O cinema português, já centenário, vem existindo como uma aventura que, através da sua sobrevivência, tem sobretudo buscado uma identidade. Com fluxos e inflexões, roturas ou viragens, entre o documental e o entretenimento, a realidade e o imaginário. Polémica embora, haveria a convicção de ser - como característica essencial - uma gestação ou actividade sempre subsidiária: de algo ou da respectiva ausência, de um flagrante ou de ficções, até da própria precaridade em que se virtualiza. Desde que assumiu a representação, já nos princípios do século passado, a literatura tem sido um elemento decisivo: como inspiração ou limite, para jovens ou veteranos realizadores.
Entre crises e casos, singularidades e euforias, este cinema nosso sobrevive, pois, a uma existência secular, superando-se numa indústria precária pelo engenho artístico ou pela motivação testemunhatória. A especificidade do olhar que assim resulta, tem desvendado, nos últimos tempos, nóveis surpresas de autores em revelação, e obras notáveis daqueles que já se consagraram. Sem distorcer a tal identidade cultural, a comparticipação europeia vem favorecendo outras oportunidades, tecnológicas ou até comerciais, preparando-nos para um desafio amplo sob o signo dos audiovisuais.
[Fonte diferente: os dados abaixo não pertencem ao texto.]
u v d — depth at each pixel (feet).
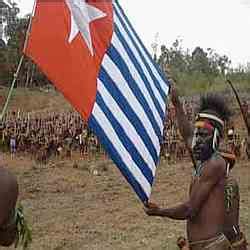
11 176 10.38
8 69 201.05
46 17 12.06
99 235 35.76
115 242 33.86
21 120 109.09
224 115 15.17
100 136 12.78
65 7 12.46
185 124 17.19
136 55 15.07
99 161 77.20
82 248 32.65
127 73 14.15
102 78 13.20
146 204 14.34
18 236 11.17
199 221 14.80
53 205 46.68
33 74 205.16
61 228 37.76
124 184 57.72
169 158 76.69
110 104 13.21
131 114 13.84
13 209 10.52
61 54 12.15
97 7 13.47
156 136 14.73
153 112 14.82
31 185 57.36
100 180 60.80
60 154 82.94
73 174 65.31
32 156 82.74
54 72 11.98
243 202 45.42
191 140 16.88
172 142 78.54
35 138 87.61
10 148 87.71
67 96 12.17
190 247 15.01
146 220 39.86
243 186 54.90
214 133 14.83
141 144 13.96
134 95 14.19
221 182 14.82
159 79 15.99
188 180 59.93
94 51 13.12
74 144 86.99
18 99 172.24
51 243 33.63
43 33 11.94
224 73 183.42
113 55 13.79
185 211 14.67
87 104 12.54
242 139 78.84
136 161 13.73
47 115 135.33
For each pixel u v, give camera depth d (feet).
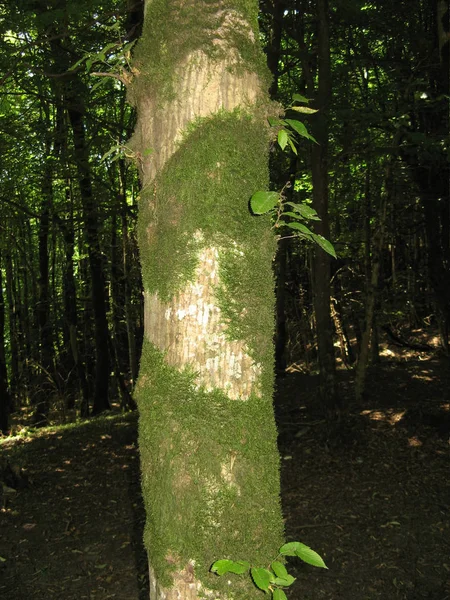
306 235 5.73
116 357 43.29
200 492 4.87
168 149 5.21
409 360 41.34
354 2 24.36
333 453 23.71
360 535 17.44
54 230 37.88
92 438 29.50
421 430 24.99
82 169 31.01
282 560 5.08
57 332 54.95
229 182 5.06
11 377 54.54
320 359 25.26
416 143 22.81
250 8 5.49
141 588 15.19
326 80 23.72
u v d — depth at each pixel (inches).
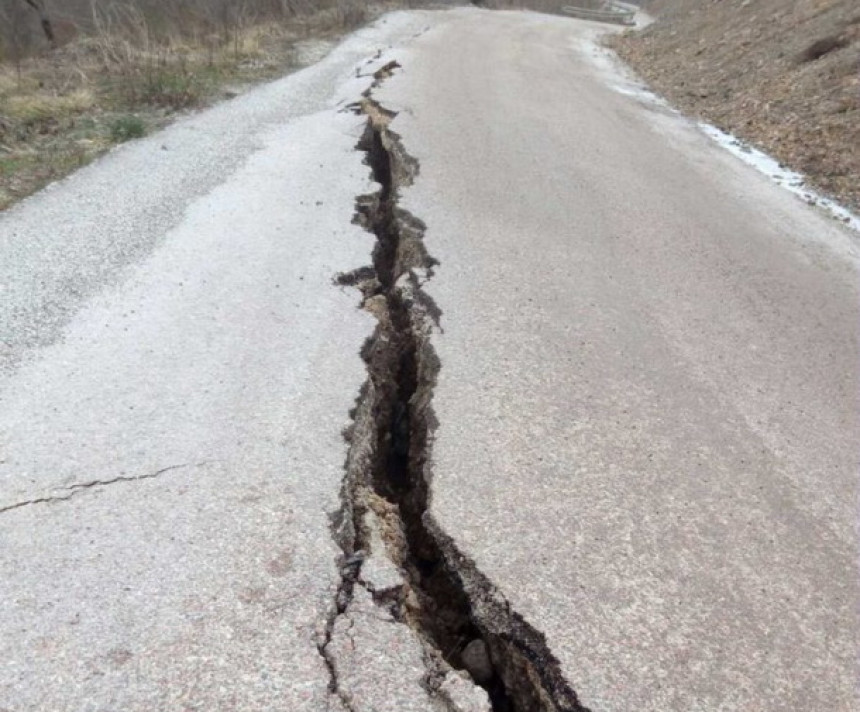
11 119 301.1
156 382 146.5
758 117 386.9
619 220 247.9
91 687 89.7
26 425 132.1
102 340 159.0
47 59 449.7
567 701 96.3
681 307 194.7
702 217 257.9
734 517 125.8
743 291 206.2
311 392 148.1
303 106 357.1
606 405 152.3
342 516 119.9
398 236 225.9
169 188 244.4
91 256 194.4
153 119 324.5
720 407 154.9
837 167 309.9
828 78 382.9
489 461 134.5
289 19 629.3
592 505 125.9
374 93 378.6
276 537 113.6
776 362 173.0
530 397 152.9
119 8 523.8
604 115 394.0
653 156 327.0
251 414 139.8
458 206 243.9
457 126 334.3
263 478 124.8
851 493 133.5
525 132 338.6
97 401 139.7
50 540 109.5
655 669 99.5
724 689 97.7
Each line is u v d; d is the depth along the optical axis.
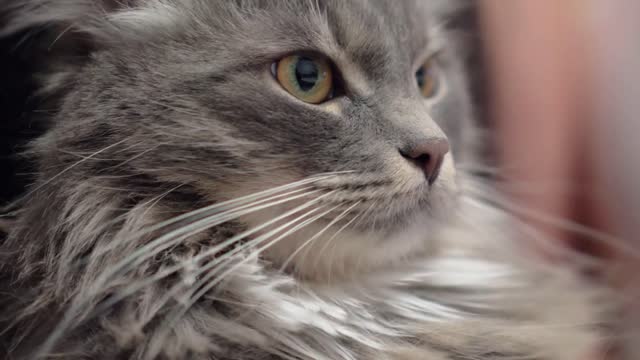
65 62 0.30
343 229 0.29
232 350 0.27
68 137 0.29
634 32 0.35
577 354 0.30
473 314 0.33
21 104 0.31
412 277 0.33
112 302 0.27
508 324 0.31
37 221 0.29
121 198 0.28
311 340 0.28
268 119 0.28
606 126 0.36
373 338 0.29
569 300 0.34
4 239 0.30
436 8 0.37
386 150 0.29
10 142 0.30
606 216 0.36
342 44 0.29
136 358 0.26
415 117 0.30
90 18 0.30
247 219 0.29
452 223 0.34
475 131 0.39
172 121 0.28
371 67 0.30
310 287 0.30
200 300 0.28
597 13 0.36
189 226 0.27
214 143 0.28
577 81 0.36
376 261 0.31
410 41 0.32
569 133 0.37
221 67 0.28
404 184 0.29
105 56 0.29
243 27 0.29
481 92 0.40
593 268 0.37
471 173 0.38
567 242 0.37
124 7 0.30
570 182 0.37
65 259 0.28
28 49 0.31
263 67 0.29
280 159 0.28
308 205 0.28
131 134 0.28
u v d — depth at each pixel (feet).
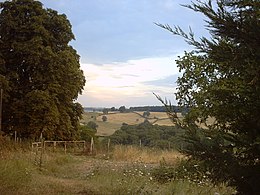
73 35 107.04
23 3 102.53
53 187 33.91
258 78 10.77
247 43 10.93
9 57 99.66
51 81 97.76
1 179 29.63
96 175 43.32
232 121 11.57
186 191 29.09
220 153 11.21
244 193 11.12
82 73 107.76
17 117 94.63
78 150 93.86
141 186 31.81
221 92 11.76
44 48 97.14
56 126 98.07
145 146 87.56
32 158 50.72
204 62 12.76
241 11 11.28
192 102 15.46
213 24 11.39
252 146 10.93
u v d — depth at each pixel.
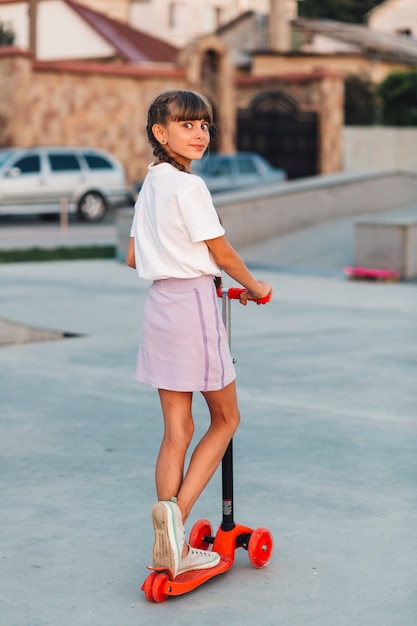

Diversos modos e modelos, distintos meios e conteúdos. Mas, paralelamente, persistem a vocação primordial ou a experiência assumida, por realizadores cuja obra feita escapará ao grande público - pela passagem do tempo e a sua escassa manifestação; ou pelo seu envolvimento noutras áreas e na formação teórica. Para o panorama actual, muito têm contribuído a qualidade das obras, o aliciante das propostas e a intervenção activa das televisões - apoiando a produção, promovendo a difusão. Mas os espectadores também contabilizam já um tal envolvimento - em que, pela sua muito expressiva relevância, assumem uma importância primordial.